I'm attempting this problem from Kunen:
I'm trying to do it by a direct combinatorial argument. Namely, let $C$ be the set of countable ordinals for which there exist such an $\omega$-chain. I want to see that $C$ is club. The fact that $C$ is unbounded is easy. I'm stuck on checking that it's closed. It's enough to consider the case $D_0\supset D_1\supset\dots$.
If $\gamma$ is a limit point of $C$, we can pick an increasing sequence $\langle\gamma_k:n<\omega\rangle$ which converges to $\gamma$, with each $\gamma_k\in C$. So we can choose $\langle p_n^k:k<\omega\rangle$ witnessing $\gamma_k\in C$. I tried to extract some sequence by a diagonal process, but the problem is that, in passing from $p_n^k$ to $p_m^{k+1}$, the later need not end-extend the former, which is part of the requirement. And we can't carelessly apply the density of the $D_n$ because we might add sets whose maximum is above $\gamma$.
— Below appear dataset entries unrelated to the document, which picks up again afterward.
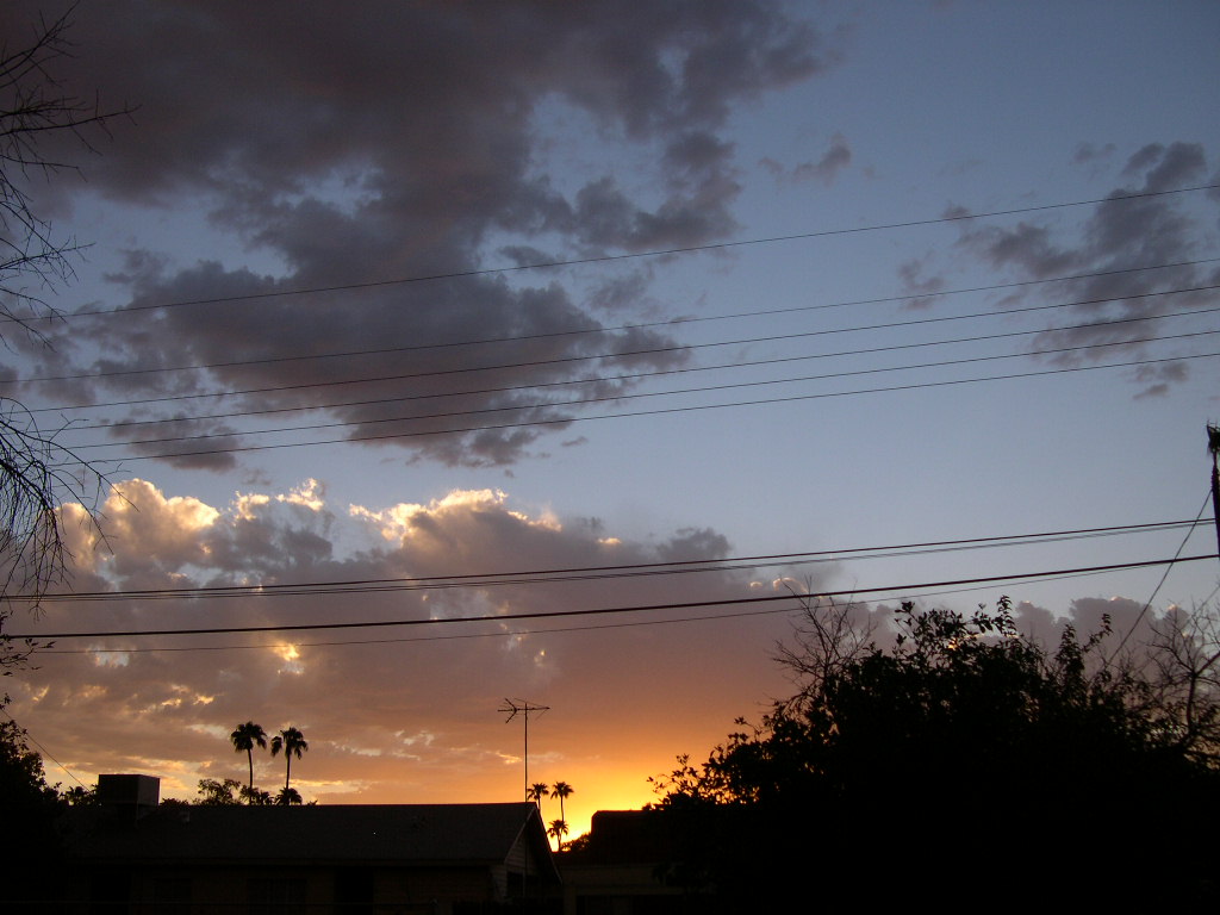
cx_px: 610
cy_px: 458
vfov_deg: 37.7
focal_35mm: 38
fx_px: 1339
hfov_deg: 49.0
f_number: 2.8
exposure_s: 1/494
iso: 100
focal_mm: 8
I suspect you are misinterpreting the hint, it says you need to produce a particular club with the required property, not that the club to consider is defined by that property.
In particular it might be beneficial to instead show that the set $X$ of all $\delta\in \omega_1$ that are limit points of $S$ and for which there is a countable $A\subset \mathbb{P}_S$ such that
$(A,\le)$ is atomless with $p \in A$,
For each $n\in \omega$, $A\cap D_n$ is relatively dense in $A$,
For every $q \in A$ and $\alpha \in \delta \cap S$, $q\cap \alpha \cup \{ \alpha \} \in A$, and
$\{\max(q): q\in A\} \subset \delta$.
contains a club.